There has been a lot of recent talk about rising energy bills, but unfortunately these aren’t the only prices set to increase over the coming months.
We’ve heard that the cost of living is set to increase in several key areas, and knowing about these changes ahead of time can help you to prepare for them, either by reshuffling your budget or finding ways to mitigate the costs. Here are three key things to be aware of for 2022.
From January: changing insurance rules
New regulations have now come into force stating that car and home insurance providers can no longer offer different rates to new and existing customers. The idea is to tackle the so-called ‘loyalty tax’, ensuring that people are no longer penalised for sticking with one provider. Unfortunately, this means that switchers may lose out, as you won’t be offered new customer deals.
This doesn’t mean that you can’t benefit from changing providers – just that the days of rock-bottom deals for serial switchers could be coming to an end. It’s still a good idea to avoid auto-renewing your policy: shop around to make sure that you get the best offer. The best time to switch is around three weeks before your policy ends (23 days for car insurance, 21 days for home insurance).
From April: tax increases
Fast-forward to April, and you can expect to see your national insurance contributions rise by 1.25 percentage points. For employed workers, this money comes directly out of your paycheque, so the increase will affect your take home pay. For the self-employed, it means that you’ll be paying more after submitting your tax return. Either way, it’s a pain – and there’s very little that you can do about it. We would recommend using a salary calculator to work out your take home pay after tax. This will give you a clear indication of how much money you’ll have left each month; very helpful when it comes to budgeting.
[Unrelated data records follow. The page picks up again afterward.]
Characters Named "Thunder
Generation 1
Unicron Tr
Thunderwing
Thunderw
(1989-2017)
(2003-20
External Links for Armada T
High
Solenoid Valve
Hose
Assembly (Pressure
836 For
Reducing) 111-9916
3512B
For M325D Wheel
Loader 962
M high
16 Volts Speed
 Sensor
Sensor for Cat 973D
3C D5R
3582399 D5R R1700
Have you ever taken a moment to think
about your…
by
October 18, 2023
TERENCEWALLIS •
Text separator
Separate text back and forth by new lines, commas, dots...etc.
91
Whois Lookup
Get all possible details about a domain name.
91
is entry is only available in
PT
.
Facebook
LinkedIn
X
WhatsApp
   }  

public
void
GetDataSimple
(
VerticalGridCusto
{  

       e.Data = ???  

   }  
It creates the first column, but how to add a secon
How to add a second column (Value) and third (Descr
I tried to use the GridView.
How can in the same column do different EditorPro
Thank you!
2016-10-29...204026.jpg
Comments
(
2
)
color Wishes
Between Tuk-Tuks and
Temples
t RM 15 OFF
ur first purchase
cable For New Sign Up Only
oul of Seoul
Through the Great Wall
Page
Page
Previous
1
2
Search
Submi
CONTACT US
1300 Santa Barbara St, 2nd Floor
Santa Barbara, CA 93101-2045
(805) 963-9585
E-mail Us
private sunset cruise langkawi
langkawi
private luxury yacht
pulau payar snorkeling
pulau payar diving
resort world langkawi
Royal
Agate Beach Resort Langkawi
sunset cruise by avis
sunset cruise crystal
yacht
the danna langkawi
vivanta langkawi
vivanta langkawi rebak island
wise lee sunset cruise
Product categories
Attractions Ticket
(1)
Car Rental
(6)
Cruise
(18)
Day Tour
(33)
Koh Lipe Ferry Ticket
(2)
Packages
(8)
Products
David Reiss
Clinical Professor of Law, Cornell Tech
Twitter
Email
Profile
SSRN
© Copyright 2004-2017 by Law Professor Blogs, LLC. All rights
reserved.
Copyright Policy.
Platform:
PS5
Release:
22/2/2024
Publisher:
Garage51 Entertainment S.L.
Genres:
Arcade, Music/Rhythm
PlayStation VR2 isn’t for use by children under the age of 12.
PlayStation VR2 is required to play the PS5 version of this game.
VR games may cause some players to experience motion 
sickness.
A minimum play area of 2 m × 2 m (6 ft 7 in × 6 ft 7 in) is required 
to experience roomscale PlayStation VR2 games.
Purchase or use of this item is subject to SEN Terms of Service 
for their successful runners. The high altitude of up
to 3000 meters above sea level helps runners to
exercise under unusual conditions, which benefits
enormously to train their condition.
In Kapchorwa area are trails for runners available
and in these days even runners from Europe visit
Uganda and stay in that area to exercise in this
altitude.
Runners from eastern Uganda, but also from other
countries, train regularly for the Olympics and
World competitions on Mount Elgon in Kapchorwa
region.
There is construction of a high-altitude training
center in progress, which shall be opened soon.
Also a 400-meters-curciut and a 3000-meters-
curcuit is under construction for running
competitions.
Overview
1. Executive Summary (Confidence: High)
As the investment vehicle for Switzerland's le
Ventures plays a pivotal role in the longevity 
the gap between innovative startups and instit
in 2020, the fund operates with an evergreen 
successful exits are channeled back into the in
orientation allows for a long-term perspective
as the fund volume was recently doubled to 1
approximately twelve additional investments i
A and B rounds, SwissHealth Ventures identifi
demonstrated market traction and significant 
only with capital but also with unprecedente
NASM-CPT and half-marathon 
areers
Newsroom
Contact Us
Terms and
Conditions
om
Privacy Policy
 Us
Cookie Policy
For those who hold shares, dividend taxes will also be increasing this April by the same difference.
Throughout the year: mortgage rates expected to rise
Interest rates rose for the first time in three years last December, and they’re expected to increase again over the coming 12 months. This is likely to hit those with mortgages the hardest, as it means that you may end up making higher payments. It’s a good idea to try and get onto a fixed deal before any increases come in – as those who are on tracker mortgages will almost certainly see costs go up. Choosing to remortgage is the best option here, as it gives you the chance to save hundreds by getting fixed interest at an attractive rate.
As all these changes come into effect, the best thing you can do is to take stock of your income and outgoings and make sure that everything adds up. Create a simple budget by listing your fixed outgoings, and allocating your remaining monthly income to different types of spending or saving. Having this information laid out can help you to identify any gaps and feel less of a squeeze when the bills go out.